If you believe a commit, pull request, or published recommendation contains a malicious or dangerously incorrect change, report it privately using GitHub's private vulnerability reporting feature:

https://github.com/bugscale/software-supply-chain-security-guide/security/advisories/new

Alternatively, email security@bugscale.ch with:

• The affected file and line(s)
• What the current content does versus what it should do
• Any evidence of malicious intent or downstream impact

We will acknowledge reports within 48 hours and aim to remediate confirmed issues within 72 hours.

The following measures protect the integrity of published guidance:

• All commits to the main branch require a pull request with at least one maintainer approval
• Commit signing is required for all contributors
• Force pushes to main are disabled
• All pull requests require evidence for technical changes (see CONTRIBUTING.md)

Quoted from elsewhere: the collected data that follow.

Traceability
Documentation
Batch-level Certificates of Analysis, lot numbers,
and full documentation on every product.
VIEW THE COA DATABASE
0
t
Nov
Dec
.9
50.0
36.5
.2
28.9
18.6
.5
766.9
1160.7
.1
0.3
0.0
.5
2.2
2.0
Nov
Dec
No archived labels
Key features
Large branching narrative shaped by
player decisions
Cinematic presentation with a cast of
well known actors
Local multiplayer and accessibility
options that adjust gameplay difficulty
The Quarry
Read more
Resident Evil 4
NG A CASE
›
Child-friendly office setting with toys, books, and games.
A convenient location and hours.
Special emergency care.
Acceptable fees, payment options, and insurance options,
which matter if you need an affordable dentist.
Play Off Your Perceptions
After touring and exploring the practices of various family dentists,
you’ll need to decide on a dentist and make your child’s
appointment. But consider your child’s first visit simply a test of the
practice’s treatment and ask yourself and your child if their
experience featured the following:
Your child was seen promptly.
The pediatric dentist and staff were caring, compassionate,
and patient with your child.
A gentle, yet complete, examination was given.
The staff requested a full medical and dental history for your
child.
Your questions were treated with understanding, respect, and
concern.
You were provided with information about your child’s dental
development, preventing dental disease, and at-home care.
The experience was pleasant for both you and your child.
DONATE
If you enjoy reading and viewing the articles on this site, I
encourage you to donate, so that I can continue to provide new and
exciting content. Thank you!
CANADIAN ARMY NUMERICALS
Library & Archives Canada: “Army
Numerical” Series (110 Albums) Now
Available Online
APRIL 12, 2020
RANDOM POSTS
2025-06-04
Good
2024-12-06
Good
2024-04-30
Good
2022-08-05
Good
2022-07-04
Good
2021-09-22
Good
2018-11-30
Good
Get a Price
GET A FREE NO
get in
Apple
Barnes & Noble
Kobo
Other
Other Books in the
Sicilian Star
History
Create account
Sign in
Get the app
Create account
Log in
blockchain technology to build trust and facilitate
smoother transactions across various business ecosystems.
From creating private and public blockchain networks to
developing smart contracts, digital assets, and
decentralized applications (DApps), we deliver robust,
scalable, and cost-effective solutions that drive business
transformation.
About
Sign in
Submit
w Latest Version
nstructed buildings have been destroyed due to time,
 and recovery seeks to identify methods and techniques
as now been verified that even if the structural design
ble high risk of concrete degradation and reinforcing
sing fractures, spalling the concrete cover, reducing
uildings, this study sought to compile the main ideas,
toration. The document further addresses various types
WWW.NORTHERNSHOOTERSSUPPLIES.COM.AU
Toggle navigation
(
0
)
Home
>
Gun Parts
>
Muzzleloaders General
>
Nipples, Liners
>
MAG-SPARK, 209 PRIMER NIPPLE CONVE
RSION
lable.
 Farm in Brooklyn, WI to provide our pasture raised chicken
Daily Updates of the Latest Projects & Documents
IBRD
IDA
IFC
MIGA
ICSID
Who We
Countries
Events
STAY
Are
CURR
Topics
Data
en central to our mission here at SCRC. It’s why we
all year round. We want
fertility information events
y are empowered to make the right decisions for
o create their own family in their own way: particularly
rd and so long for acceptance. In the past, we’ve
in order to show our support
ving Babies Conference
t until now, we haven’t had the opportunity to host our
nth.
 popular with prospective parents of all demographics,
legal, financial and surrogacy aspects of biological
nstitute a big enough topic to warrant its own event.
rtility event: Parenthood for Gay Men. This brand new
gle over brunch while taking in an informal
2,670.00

When reviewing pull requests, pay particular attention to:

• Changes to registry URLs or download endpoints
• Changes to cryptographic verification commands or hashes
• Addition or modification of install-time scripts
• Subtle flag changes (e.g., removing --ignore-scripts, weakening a verification step)
• New external links, especially to executable content

If you discover a vulnerability in a package manager, registry, or tool referenced by this guide, report it to the affected vendor first. Once the vendor has published a fix or advisory, open an issue here so we can update the relevant guidance.